Revista Brote – La cámara lúcida de Antonio Fresco

Por Oriana Racciatti

La fotografía y la danza se insertan en el mundo como artes opuestas. Una refiere a la quietud y la otra al movimiento. Sin embargo, existe un híbrido entre ambos lenguajes: la fotografía de danza; que no hace más que dejar fijo un movimiento efímero. Gracias a ello, las alegorías que describe un cuerpo en el espacio se perpetúan en una imagen estática que permiten recuperar el mensaje breve y fugaz que el artista contó.

Similar al trabajo de Degas, quien retrataba los ensayos de danza, podemos hablar de Antonio Fresco.

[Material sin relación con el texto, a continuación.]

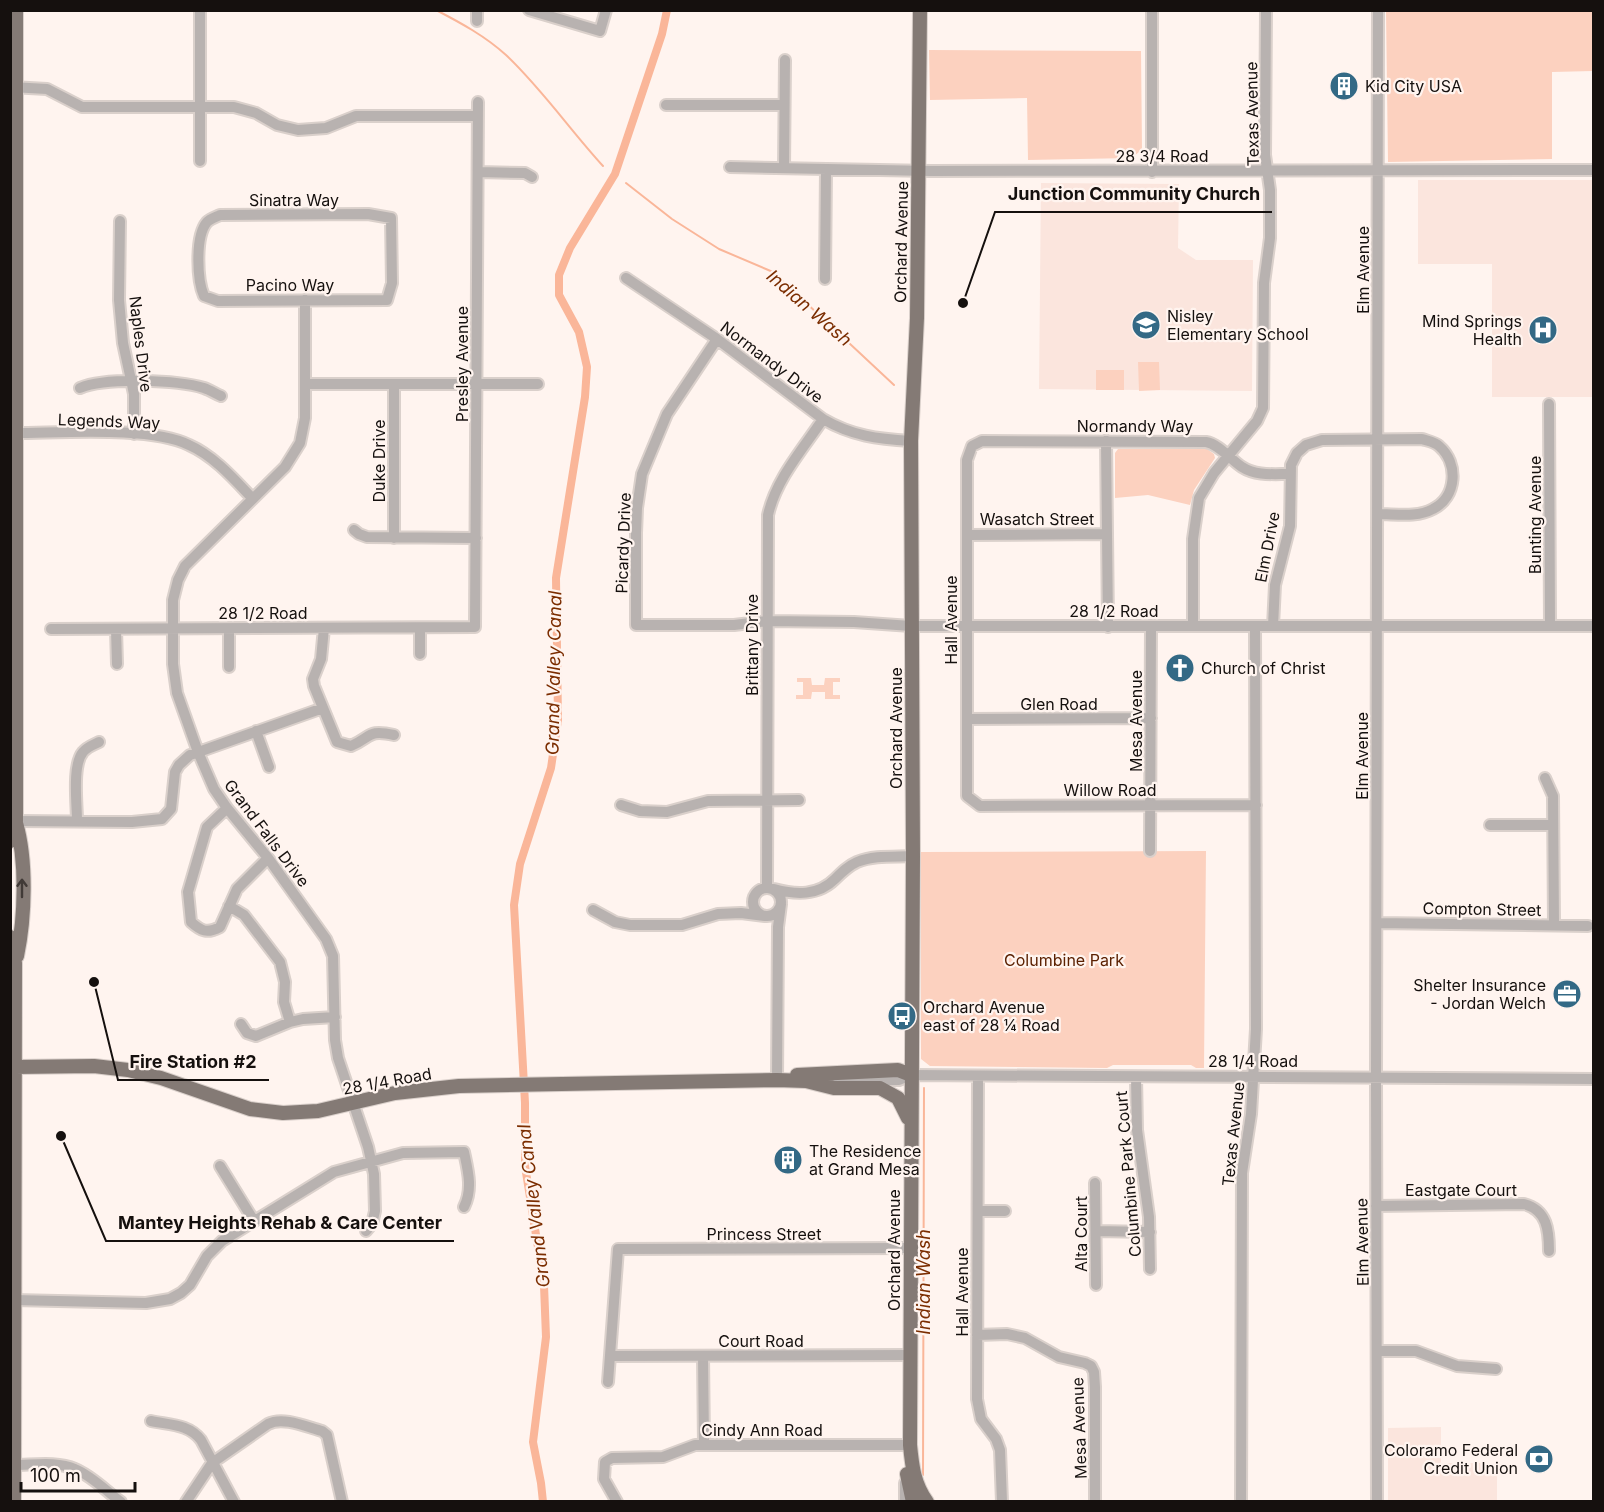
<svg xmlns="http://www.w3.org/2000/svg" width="1604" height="1512" font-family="Inter,sans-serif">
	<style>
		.built { fill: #fbe5dd }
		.green { fill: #fcd1bf }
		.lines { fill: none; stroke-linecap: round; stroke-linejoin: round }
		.stream { stroke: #fab699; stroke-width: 2 }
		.canal { stroke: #fab699; stroke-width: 8 }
		.minor-casing { stroke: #dad0cb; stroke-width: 14 }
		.major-casing { stroke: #dad0cb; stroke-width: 16 }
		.minor { stroke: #b8b2b0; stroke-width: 10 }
		.major { stroke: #847a75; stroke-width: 14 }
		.oneway { stroke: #413a37 }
		.labels { text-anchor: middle; stroke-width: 4.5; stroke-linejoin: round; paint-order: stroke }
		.poi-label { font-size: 16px; fill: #15100e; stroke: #fff4ef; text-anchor: start }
		.street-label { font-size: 16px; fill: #15100e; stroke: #fff4ef }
		.park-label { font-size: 16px; fill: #5c2102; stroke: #fff4ef }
		.water-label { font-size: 18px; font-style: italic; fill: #7b2d00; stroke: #fff4ef }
		.leader { fill: none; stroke: #15100e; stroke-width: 2 }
		.callout-dot { fill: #15100e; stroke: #fff4ef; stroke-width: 2 }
		.callout-label { font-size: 18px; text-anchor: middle; font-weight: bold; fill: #15100e; stroke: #fff4ef; stroke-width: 4.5; stroke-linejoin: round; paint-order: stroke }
	</style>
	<rect width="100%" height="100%" fill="#fff4ef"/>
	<path class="built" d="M1418 180H1593V397H1492V264H1418Z
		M1041 183 1179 184 1178 248 1196 260H1253L1252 391 1039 389Z
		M1441 1427V1463H1497V1501H1388V1428Z"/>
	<path class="green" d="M1386 11H1593V71L1552 72V159L1388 162Z
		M929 50 1141 51 1142 150 1131 158 1028 160 1027 98 930 100Z
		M1138 362H1159L1160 390 1139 391Z
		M1096 370H1124V390H1096Z
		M1118 449H1207L1214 454 1215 458 1194 490 1190 505 1148 495 1115 498V453Z
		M797 678H811L812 685H824L825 678H840V682H833V695H840V699H825V692H812L811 699H796V695H803V682H797Z
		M1206 851 1204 1068H1196L1191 1065H1113L1107 1068 930 1066 921 1059V852Z"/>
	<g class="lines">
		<path class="stream" d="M436 10C461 23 485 36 506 55 542 89 570 130 603 166
			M626 183 672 219 719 249 773 272 894 385
			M923 1475 924 1088"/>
		<path class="canal" d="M543 1502 541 1483 533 1442 546 1337 544 1285 525 1166V1103L514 905 520 864 551 768 558 720 556 578 585 397 587 367 579 332 559 295V275L570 248 615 174 662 34 667 10"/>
		<g class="minor-casing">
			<path id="minor" d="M200 10V161
				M477 10V21
				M529 10 600 31 606 10
				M11 87 47 89 82 107H234L256 113 277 125 298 130 326 128 356 116H478
				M666 105H784
				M730 167 931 171 1594 170
				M784 168 785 60
				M478 172 525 173 532 177
				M1152 172V10
				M368 214 391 218 392 283 387 300 218 301 204 296C197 280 195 236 207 222 210 219 216 217 220 215Z
				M120 221 119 300 123 343 134 394V434
				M626 278 717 339 823 419C852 436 878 439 911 441
				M825 279 826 169
				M305 300V418L300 443 285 467 185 566 178 580 173 600V664L177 693 198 752 214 789 227 808 268 858 326 939 333 956 335 1040 338 1058 368 1147 374 1174 375 1211 372 1224 366 1231
				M717 339 667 414 642 474 637 508 636 533V625H734L767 621 854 622 911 626H1594
				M305 384H538
				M394 384V538
				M80 388C106 377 178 380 204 388 210 390 216 394 221 396
				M1549 404 1550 626
				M16 433C61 433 151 426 189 445 214 456 234 479 252 498
				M1106 441 1108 627
				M354 530 359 534 367 537 476 538
				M967 535 1107 534
				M1193 626V539L1199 498 1214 473 1257 421 1263 408 1264 283 1270 238V190L1265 155 1266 10
				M1273 626 1275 585 1290 526 1291 465 1297 453 1306 445 1322 440 1422 439C1428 441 1435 442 1439 446 1459 463 1457 497 1433 509 1417 518 1396 514 1378 514
				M324 628 321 659 313 679 314 686 337 742 351 746C372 737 367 729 394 735
				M420 628V654
				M51 629 475 627 478 102
				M116 629 117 664
				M229 629V667
				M967 719 1151 718
				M256 731 269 767
				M1545 778 1553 796 1554 925
				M621 805 640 811 667 812 708 801 799 800
				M1256 805 980 806 967 796V460L972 446 982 441 1206 442C1219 444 1231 460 1242 467 1256 476 1273 474 1289 474
				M227 808 207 827 188 892 191 922C201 931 207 934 220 927L237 889 268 858
				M16 821 132 822 162 819 171 809 175 772 179 765 190 755 323 708
				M77 821C77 804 72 765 83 752 87 747 93 745 99 742
				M1490 825H1553
				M1150 851 1151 626
				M753 902a14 14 0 1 1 28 0a14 14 0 1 1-28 0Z
				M767 888 768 515C776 479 803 449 823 419
				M774 889C796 895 818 896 835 879 842 872 848 866 857 862 874 855 895 857 913 856
				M229 906 244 915 280 962 285 982 284 1002 290 1022
				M593 910 615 922 630 925H682L718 914 741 913 765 916
				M1377 923 1588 926
				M241 1024 247 1033 256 1036 290 1022 303 1019 335 1017
				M978 1076 977 1399 981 1419 996 1439 1000 1450 1002 1502
				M1136 1077 1137 1130 1149 1217 1150 1269
				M777 1080 778 927 781 904
				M822 1081 899 1080 911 1075 1594 1079
				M220 1166 254 1221
				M1095 1183 1096 1285
				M1376 1206 1524 1204C1547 1210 1549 1230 1549 1251
				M978 1211H1005
				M1096 1231 1150 1232
				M14 1300 146 1303 170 1299 181 1293 190 1285 207 1256 222 1241 334 1172 403 1153 464 1152C468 1171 473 1189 464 1207
				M977 1335 1007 1334 1025 1338 1059 1357 1085 1363 1091 1366 1094 1372 1095 1387V1502
				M1378 1351H1416L1457 1366 1496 1369
				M611 1356 911 1355
				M703 1356 704 1445
				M608 1382 618 1249 911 1248
				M151 1421C170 1425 189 1424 201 1440L234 1502
				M14 1465C33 1465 57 1461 75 1469 92 1476 106 1491 121 1502
				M186 1502 212 1463 268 1424C283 1416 307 1427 322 1431L327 1435 342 1502
				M617 1502 604 1479 605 1462 612 1458 663 1457 695 1445H910
				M905 1502V1483
				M1241 1502 1242 1173 1251 1114 1256 1029 1255 626
				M1377 1502 1376 1079 1378 10"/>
		</g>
		<g class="major-casing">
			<path id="major" d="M920 10 917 318 911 441 913 856 910 1445C912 1466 914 1484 927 1502
				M16 823C27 861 25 918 17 956
				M10 841 16 821V10
				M10 937 15 963 14 1502
				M15 1067 94 1066 128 1070 161 1078 250 1109 283 1113 318 1111 395 1093 459 1086 777 1080 806 1081 834 1088H880L898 1098 908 1118
				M797 1075 898 1070 911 1075
				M907 1474 913 1502"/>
		</g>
		<use href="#minor" class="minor"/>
		<use href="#major" class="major"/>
	</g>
	<defs><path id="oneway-shaft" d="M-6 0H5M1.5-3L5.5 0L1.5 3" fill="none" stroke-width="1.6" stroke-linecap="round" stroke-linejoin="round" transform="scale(1.5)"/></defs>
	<use class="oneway" href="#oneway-shaft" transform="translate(22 888) rotate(-90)"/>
	<defs>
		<g id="building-disc" transform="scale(1.5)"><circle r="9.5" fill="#336985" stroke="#fff4ef"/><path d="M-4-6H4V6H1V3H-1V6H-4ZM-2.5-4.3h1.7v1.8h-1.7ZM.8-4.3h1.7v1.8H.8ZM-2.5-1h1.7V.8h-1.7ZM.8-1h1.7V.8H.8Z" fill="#fff"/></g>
		<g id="school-disc" transform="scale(1.5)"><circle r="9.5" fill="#336985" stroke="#fff4ef"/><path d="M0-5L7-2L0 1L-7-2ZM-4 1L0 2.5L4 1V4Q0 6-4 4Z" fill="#fff"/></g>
		<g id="hospital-disc" transform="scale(1.5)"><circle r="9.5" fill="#336985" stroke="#fff4ef"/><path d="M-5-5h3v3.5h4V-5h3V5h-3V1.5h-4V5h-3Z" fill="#fff"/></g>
		<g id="church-disc" transform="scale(1.5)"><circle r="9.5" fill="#336985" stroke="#fff4ef"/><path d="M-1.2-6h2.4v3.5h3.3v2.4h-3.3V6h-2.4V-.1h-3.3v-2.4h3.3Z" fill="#fff"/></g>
		<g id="office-disc" transform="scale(1.5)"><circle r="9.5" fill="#336985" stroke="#fff4ef"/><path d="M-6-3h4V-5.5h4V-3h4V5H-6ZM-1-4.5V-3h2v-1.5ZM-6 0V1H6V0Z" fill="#fff"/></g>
		<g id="bus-disc" transform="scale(1.5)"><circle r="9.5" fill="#336985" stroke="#fff4ef"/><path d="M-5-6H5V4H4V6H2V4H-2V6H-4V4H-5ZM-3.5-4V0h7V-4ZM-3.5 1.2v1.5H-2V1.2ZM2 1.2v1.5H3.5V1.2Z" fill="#fff"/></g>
		<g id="bank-disc" transform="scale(1.5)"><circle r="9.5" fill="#336985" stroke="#fff4ef"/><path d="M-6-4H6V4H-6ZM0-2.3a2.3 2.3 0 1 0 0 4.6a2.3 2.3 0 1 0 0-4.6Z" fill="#fff"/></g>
	</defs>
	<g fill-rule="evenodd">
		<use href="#building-disc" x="1344" y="86"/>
		<use href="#school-disc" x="1146" y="325"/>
		<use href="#hospital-disc" x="1543" y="330"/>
		<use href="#church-disc" x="1180" y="668"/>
		<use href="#office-disc" x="1567" y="994"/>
		<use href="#bus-disc" x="902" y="1016"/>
		<use href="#building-disc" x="788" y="1160"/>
		<use href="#bank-disc" x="1539" y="1459"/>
	</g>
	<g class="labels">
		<g class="poi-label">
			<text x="1365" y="92">Kid City USA</text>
			<text x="1167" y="322">Nisley<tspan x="1167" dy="18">Elementary School</tspan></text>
			<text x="1522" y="327" text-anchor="end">Mind Springs<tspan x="1522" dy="18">Health</tspan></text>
			<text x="1201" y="674">Church of Christ</text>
			<text x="1546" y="991" text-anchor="end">Shelter Insurance<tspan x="1546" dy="18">- Jordan Welch</tspan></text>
			<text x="923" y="1013">Orchard Avenue<tspan x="923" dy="18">east of 28 ¼ Road</tspan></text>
			<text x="809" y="1157">The Residence<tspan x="809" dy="18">at Grand Mesa</tspan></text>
			<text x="1518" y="1456" text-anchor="end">Coloramo Federal<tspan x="1518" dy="18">Credit Union</tspan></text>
		</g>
		<g class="street-label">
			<text transform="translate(1252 114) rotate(-91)" y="6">Texas Avenue</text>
			<text x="1162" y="162">28 3/4 Road</text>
			<text x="294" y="206">Sinatra Way</text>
			<text transform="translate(901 242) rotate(-89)" y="6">Orchard Avenue</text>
			<text transform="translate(1363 270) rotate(-90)" y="6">Elm Avenue</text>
			<text x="290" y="291">Pacino Way</text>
			<text transform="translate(141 344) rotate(83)" y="6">Naples Drive</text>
			<text transform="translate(772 362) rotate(37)" y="6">Normandy Drive</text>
			<text transform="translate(462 364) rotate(-90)" y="6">Presley Avenue</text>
			<text transform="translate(109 421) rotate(2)" y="6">Legends Way</text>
			<text x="1135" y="432">Normandy Way</text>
			<text transform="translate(379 461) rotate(-90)" y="6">Duke Drive</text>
			<text transform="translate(1535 515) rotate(-90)" y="6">Bunting Avenue</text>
			<text x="1037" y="525">Wasatch Street</text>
			<text transform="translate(623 543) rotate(-88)" y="6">Picardy Drive</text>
			<text transform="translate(1267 547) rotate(-79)" y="6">Elm Drive</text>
			<text x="1114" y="617">28 1/2 Road</text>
			<text x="263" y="619">28 1/2 Road</text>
			<text transform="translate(951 620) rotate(-90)" y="6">Hall Avenue</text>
			<text transform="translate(752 645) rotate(-90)" y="6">Brittany Drive</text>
			<text x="1059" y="710">Glen Road</text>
			<text transform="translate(1136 721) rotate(-90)" y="6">Mesa Avenue</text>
			<text transform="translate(896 728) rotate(-90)" y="6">Orchard Avenue</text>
			<text transform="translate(1362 756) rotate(-90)" y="6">Elm Avenue</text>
			<text x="1110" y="796">Willow Road</text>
			<text transform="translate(267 833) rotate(53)" y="6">Grand Falls Drive</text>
			<text transform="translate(1482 909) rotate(1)" y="6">Compton Street</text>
			<text x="1253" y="1067">28 1/4 Road</text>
			<text transform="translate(387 1081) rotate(-10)" y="6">28 1/4 Road</text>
			<text transform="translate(1233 1134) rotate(-84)" y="6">Texas Avenue</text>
			<text transform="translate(1128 1174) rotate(-95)" y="6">Columbine Park Court</text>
			<text x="1461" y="1196">Eastgate Court</text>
			<text x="764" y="1240">Princess Street</text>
			<text transform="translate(1081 1234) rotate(-90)" y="6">Alta Court</text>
			<text transform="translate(1362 1242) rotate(-91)" y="6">Elm Avenue</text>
			<text transform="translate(894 1250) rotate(-90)" y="6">Orchard Avenue</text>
			<text transform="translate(962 1292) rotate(-90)" y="6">Hall Avenue</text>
			<text x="761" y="1347">Court Road</text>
			<text transform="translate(1079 1428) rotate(-92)" y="6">Mesa Avenue</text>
			<text x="762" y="1436">Cindy Ann Road</text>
		</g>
		<g class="park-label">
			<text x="1064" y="966">Columbine Park</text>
		</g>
		<g class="water-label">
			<text transform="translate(809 308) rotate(41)" y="6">Indian Wash</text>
			<text transform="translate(554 673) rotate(-89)" y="6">Grand Valley Canal</text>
			<text transform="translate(534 1206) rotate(-97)" y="6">Grand Valley Canal</text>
			<text transform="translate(924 1282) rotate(-90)" y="6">Indian Wash</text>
		</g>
	</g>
	<path class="leader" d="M963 303L995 212H1272M94 982L118 1080H269M61 1136L106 1241H454"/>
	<g class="callout-dot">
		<circle cx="963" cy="303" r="6"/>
		<circle cx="94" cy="982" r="6"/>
		<circle cx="61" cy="1136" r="6"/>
	</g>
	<g class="callout-label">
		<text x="1134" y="200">Junction Community Church</text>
		<text x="193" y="1068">Fire Station #2</text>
		<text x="280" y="1229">Mantey Heights Rehab &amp; Care Center</text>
	</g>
	<rect width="1604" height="1512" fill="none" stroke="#15100e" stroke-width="24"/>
	<path d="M21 1482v9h114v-9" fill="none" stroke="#15100e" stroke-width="3"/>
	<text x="30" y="1482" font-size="18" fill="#15100e" stroke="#fff4ef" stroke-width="4.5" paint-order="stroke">100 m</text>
</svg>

Fotógrafo profesional que, en la actualidad, recorre los más prestigiosos cenáculos de la danza para capturar a excelsos bailarines. Con más de 30 años, su obra se vuelve día a día más abultada. Fotografió a numerosos espectáculos del Teatro Colón, Asociación Arte y Cultura, Ballet del Mercosur, Arte XXI, Fundación Konex, Ballet Neoclásico de Buenos Aires, Ballet Sub-16 Julio Bocca, Museo de Arte Moderno, Ballet Universitario Nacional de Arte, entre otros tantos. Así como las campañas de difusión de Los Productores, Pingo Argentino, Hernán Buenos Aires, Disney 100 años de Magia, Ballet Concierto de Iñaki Urlezaga, y más.
Este talento nace tiempo atrás, en la vieja editorial Abril (director César Civita) cuando comienza a colaborar como fotógrafo de las publicaciones. Años más tarde, llega al diario La Nación para la sección “página de la mujer” que lo acerca al mundo de la moda y que le permite seguir en él, hasta la actualidad. Durante esos años en el diario, por medio de una nota al Instituto Superior de Arte (I.S.A) del Teatro Colón, lo llaman para documentar una falencia. De esta forma comienza a fotografiar las distintas carreras y presentaciones a lo largo de 15 años. Orgulloso, afirma Antonio: “Una de las más ricas etapas de mi profesión”. No cabe duda.
En este momento se desempeña profesionalmente de forma independiente con el prestigio de público reconocimiento que avala su trabajo. “La fotografía para mí es un hobby. Me gusta lo que hago y me satisface ver como complemento el trabajo de bailarines, modelos y diseñadores.”

Como un niño inquieto, desafía a la danza buscando la precisión que lo inspira a conseguir ese instante único e irrepetible. Roland Barthes, semiólogo francés, que ha dedicado parte de su vida al estudio de la imagen hablaría de “studium”; la parte de la fotografía que el autor ha planificado, o buscado, y hasta diríamos que “conscientemente percibido”. Y a pesar de que cualquier observador, incluso no especializado puede descubrirlo; y a pesar de que cualquier autor puede construirlo… es la investigación que realiza Antonio lo que hace la diferencia.
Sin embargo, el studium remite inmediatamente al lenguaje para poner en palabras lo que sucede frente a la imagen pero no consigue describir qué sucede hacia el interior de la persona que observa esa fotografía. Para ello, Barthes concibe la noción de “punctum” ese azar que, en ella, me apunta. Siempre íntimo y personal, que se sale del campo ciego de la fotografía. Cualidad que muchas veces fuera del control del fotógrafo conquista el gusto personal. Y eso es exactamente lo que consigue Antonio Fresco en cada imagen, impactar emocionalmente al observador convirtiéndolo en un activo ser que reclama respuestas que definan la belleza que acaba de contemplar. Sin titubear confiesa, “es un privilegio vivir de la profesión que quiero, aunque en el recorrido haya habido momentos buenos y no tantos”. Con la misma humildad de sus palabras, trabaja para mostrarnos la magia de cada foto.

El hecho de ser “un buen fotógrafo” no se basa solo el “studium” de Barthes, sino en idear un hechizo que deje una impresión sobre el curioso que se ha detenido en el trabajo del artista. Porque un hecho artístico es la suma de sus partes, una expresión compleja, sensible y visceral, no sólo formal.

El papel de la fotografía en este género es el testimonio plasmado de un momento que nunca se repetirá y que, en cierta forma, intenta prorrogar vida a un instante. Así mismo es el “ha sido”, que en palabras de Barthes, es el “éxtasis fotográfico” de conjugar lo que fue y vuelve a ser cada vez que uno lo mira.

Poesía en movimiento, podemos llamar al trabajo de uno los grandes referentes de la fotografía de danza de la Argentina. Quien inconscientemente hace lúcida su cámara, enseñándonos un referente y dejándonos una herida que sin saber muy bien nos afecta bajo los efectos de la luz.